Между собой родителей мы называли Валерой и Ситком. Папа брился наголо с юности, почему одно время имел кличку Лысенко. Но появился в ростовском СКА полузащитник Валерий Фисенко, который рифмовалася с

Трофимом Лысенко – мы стали называть отца Валерием Фисенко. Позже фамилия отлетела, остался Валера.

Маму Шеф называл битком.

Когда папа удивился, что дети называют его Валерой, мама сказала:

– Билмийым…Маган тоже аты койган. Биток, Ситок…

Так получился и Ситок.

С родителей продолжилась традиция давать клички и окружающим.

…С противоположной стороны двора заселился дом на семь подъездов. В первом подъезде поселились Колдунья и Маркиза.

Таня Камышова училась заочно в нархозе и работала в промтоварном магазине. Ленивая в движеньях блондинка издалека похожа на Марину

Влади. Доктор назвал ее Колдуньей. Камышова ничего не имела против

Кодуньи – за подмеченное сходство с Мариной Влади Камышова была благодарна Доктору. Подкатывали к Тане чуваки от семнадцати до сорока. Колдунья никого не отшивала и оттого возникала неясность: есть ли вообще человек, кому по-настоящему можно было надеяться на сердечность Тани.

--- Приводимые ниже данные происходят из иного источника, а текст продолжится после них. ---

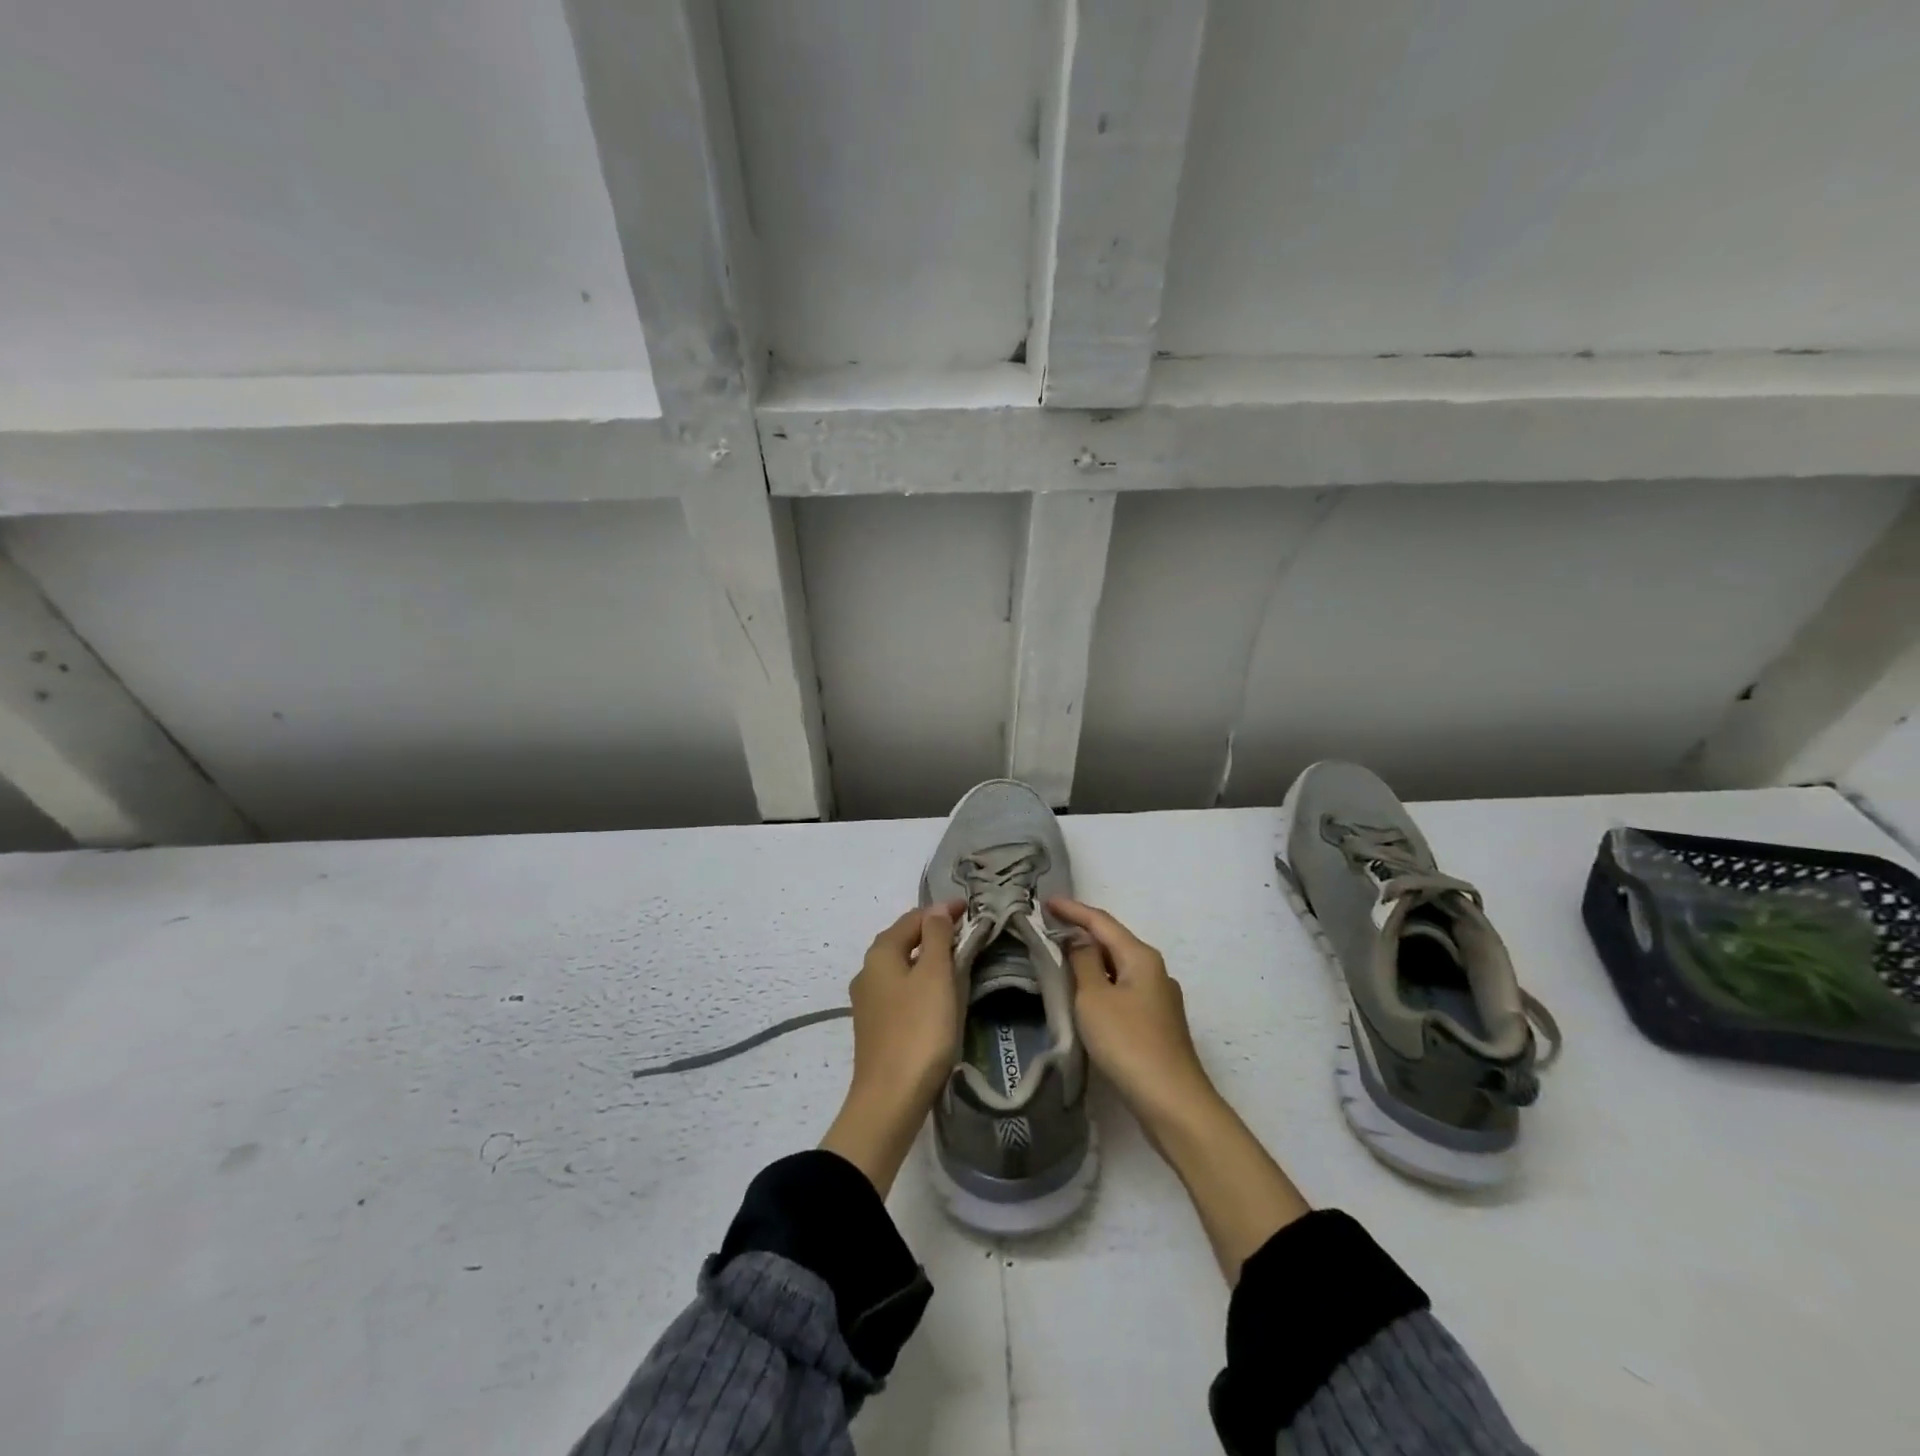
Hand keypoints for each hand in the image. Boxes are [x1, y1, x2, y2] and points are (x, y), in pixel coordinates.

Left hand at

От Колдуньи Ситок пребывала в ужасе. Если дурдом мама называла домдоргом, то Колдунью она перебезобразила в Голдон.

Доктор донес Колдунье на маму.

– Знаешь, как тебя называет моя матушка?

– Как?

– Голдон.

Камышова вздрогнула.

– Голдон? Что за Голдон?

– Колдунья.

– По-казахски, что ли?

– Почти.

Колдунья оглядела себя с головы до ног. Вздохнула.

– Вечно ты Доктор со своими кликухами… А что если кто услышит про твой Голдон? Что я скажу?

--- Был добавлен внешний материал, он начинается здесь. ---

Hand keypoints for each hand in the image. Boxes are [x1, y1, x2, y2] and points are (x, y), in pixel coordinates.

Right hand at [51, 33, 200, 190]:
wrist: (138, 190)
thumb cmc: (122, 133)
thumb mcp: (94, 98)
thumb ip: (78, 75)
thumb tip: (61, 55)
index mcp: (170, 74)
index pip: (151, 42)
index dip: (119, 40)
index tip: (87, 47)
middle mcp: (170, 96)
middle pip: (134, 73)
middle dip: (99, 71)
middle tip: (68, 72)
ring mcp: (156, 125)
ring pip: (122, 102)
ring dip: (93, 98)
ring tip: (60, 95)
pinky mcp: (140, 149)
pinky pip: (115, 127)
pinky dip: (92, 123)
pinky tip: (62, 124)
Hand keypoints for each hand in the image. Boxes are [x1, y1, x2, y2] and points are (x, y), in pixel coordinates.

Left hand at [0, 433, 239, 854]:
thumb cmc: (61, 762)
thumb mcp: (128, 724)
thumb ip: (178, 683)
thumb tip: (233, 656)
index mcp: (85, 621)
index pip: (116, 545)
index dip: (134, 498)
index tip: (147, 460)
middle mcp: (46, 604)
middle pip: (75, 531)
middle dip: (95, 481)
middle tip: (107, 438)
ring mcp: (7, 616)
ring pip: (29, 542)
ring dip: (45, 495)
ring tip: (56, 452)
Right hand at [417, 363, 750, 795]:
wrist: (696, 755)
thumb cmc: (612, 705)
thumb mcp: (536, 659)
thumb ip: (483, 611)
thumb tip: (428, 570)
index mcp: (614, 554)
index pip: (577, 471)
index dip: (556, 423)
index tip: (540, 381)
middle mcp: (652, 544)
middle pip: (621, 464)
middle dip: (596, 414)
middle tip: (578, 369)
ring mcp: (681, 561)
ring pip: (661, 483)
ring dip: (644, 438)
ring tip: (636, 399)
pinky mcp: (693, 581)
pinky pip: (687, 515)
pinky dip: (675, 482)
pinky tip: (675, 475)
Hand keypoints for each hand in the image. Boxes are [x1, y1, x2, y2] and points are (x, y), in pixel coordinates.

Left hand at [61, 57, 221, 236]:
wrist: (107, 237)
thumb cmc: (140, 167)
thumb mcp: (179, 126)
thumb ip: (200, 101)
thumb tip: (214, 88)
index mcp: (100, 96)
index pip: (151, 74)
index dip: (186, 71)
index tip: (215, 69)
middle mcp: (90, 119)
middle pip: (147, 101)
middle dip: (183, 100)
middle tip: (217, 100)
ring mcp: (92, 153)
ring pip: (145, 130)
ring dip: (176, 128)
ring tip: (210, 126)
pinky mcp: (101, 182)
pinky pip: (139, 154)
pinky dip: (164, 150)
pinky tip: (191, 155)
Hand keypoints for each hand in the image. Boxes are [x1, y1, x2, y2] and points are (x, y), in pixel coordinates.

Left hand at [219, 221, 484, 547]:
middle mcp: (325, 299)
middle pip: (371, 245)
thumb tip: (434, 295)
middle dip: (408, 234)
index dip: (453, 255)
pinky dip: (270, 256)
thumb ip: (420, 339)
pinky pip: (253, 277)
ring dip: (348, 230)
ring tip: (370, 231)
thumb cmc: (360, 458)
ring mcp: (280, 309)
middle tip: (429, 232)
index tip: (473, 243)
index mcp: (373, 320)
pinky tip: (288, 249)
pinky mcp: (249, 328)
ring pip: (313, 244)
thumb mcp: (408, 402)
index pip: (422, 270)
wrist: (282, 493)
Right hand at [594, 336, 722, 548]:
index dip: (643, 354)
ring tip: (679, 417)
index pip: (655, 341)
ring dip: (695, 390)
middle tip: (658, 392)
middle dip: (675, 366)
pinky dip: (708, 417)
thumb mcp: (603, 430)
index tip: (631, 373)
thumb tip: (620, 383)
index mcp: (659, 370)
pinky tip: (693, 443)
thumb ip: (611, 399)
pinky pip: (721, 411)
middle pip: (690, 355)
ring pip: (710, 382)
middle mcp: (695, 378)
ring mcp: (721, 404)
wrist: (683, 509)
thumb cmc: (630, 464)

…Маркиза переехала в новый дом с писателем Рахой. До недавних пор двадцать лет была замужем за партработником среднего звена и имела от него сына с дочерью. Бросила Маркиза семью не с бухты-барахты. У Рахи регулярно выходили книги и по грубым подсчетам на писательской сберкнижке собралось более десяти тысяч.

Общественность осуждала Маркизу. "Бросить мужа и детей из-за денег, – делилась с мамой бывшая подруга Маркизы, – непростительно".

Я не мог заставить себя смотреть в глаза Маркизы не потому, что тетенька слыла большой ветренницей. И даже не потому, что у нее была чудовищно огромная голова при чрезмерно низеньком росте. А все потому, что у соседки были противно глупые глаза.

Маркиза зачастила к нам домой. По полдня матушка с Маркизой оппивались до одури чаем и болтали. О чем они болтали? Конечно, о деньгах. У кого сколько и кто где их прячет.

Доктор подкалывал маму.

– Нашла себе подружку…Маркизу ни в один приличный дом не пускают…Ей место на Доске позора. Ты ее тоже к нам не пускай, а то она всех нас испортит.

Матушка принимала подколы за чистую монету и огрызалась.

– Урме! Маркиза неплохая.

Раха колотил Маркизу. Колотил душевно. Подружка прибегала жаловаться маме. Однажды она влетела на кухню с фингалом на пол-лица. Мама вызвала милицию.